Stem cell transplantation is the most common treatment for JMML. Standard chemotherapy, despite its intensity, has helped only a small number of patients. Some patients have reacted favorably to 13-cis-retinoic acid therapy (Accutane®). The drug has been able to stabilize the disease and bring it into a partial remission.
Allogeneic Stem Cell Transplantation
An allogeneic stem cell transplantation offers the only known cure for JMML and is widely used to treat the disease. Up to 50 percent of patients have achieved long-term survival, but up to 30 percent to 40 percent of those patients have suffered relapses.
Although it's not the only type of stem cell transplantation, allogeneic stem cell transplantation is the most common. Allogeneic transplantation involves transferring stem cells from a healthy person (the donor) to the patient. The procedure follows high-intensity chemotherapy, potent drugs that must be toxic enough to kill leukemic cells. Unfortunately, the drugs also take aim at normal stem cells in the bone marrow.

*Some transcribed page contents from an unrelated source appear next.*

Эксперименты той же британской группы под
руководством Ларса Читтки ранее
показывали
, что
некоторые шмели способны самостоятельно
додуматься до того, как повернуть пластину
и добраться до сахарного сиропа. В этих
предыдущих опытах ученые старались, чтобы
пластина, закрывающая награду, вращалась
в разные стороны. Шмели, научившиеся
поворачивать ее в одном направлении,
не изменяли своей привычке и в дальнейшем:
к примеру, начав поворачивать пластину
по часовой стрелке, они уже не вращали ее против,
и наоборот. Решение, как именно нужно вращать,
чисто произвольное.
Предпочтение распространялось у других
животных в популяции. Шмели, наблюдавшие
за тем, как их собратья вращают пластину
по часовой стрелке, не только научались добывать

The main reasons for doing an allogeneic stem cell transplant are to:
- give strong doses of chemotherapy to kill JMML cells
- start a new supply of red cells, white cells and platelets with help from the transplanted donor stem cells
Some patients undergo a second allogeneic transplantation. A second transplantation can be effective when used with reduced immunosuppression. This method presumably helps donor immune cells better fight the disease. This attack is called the graft-versus-tumor (GVT) effect.